Vibe Coding vs. Vibe Engineering
The difference isn't how fast you write. It's how hard you make AI think. Here's the methodology behind building Kvalty.cz.
When people hear “programming with AI,” most imagine a simple process: write a prompt, AI spits out code, done.
That might work for a simple script. But not for a project like Kvalty.cz. There, I apply what I call Vibe Engineering. And it looks completely different.
My process isn’t a monologue. It’s a structured adversarial review.
How It Actually Works
Phase 1: Research & Strategy
I never start with code. My first command is always something like:
“I want to achieve X. Research the current documentation and modern best practices. Create a detailed implementation plan.”
Phase 2: The Roast
Here’s where it gets interesting. I don’t take that plan and start coding.

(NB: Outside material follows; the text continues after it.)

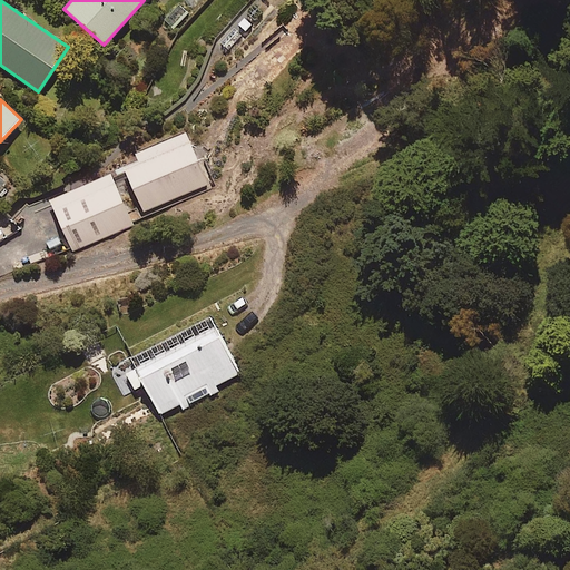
[(126,167),(145,212),(208,185),(187,134),(137,155),(139,161),(126,167)]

I take it and throw it at another AI agent with this instruction:
“You’re a senior architect. Critically evaluate this plan. Find security holes, performance bottlenecks, and propose better solutions.”
Phase 3: Consensus
These agents argue with each other (under my guidance). We iterate until we land on a bulletproof design that I’m satisfied with too.
Only then does the first line of code get written.
The Result
Kvalty.cz doesn’t run on the first idea an AI hallucinated. It runs on a solution that went through several rounds of critical review — it just happened in minutes, not weeks.
The Core Insight
Vibe Engineering isn’t about AI doing the work for you. It’s about knowing how to direct, coordinate, and ultimately decide who’s right.
It’s no longer just about writing syntax. It’s about refusing to settle for average, just because it was generated quickly.
Are you using AI as a code generator, or are you forcing it to do its own adversarial review?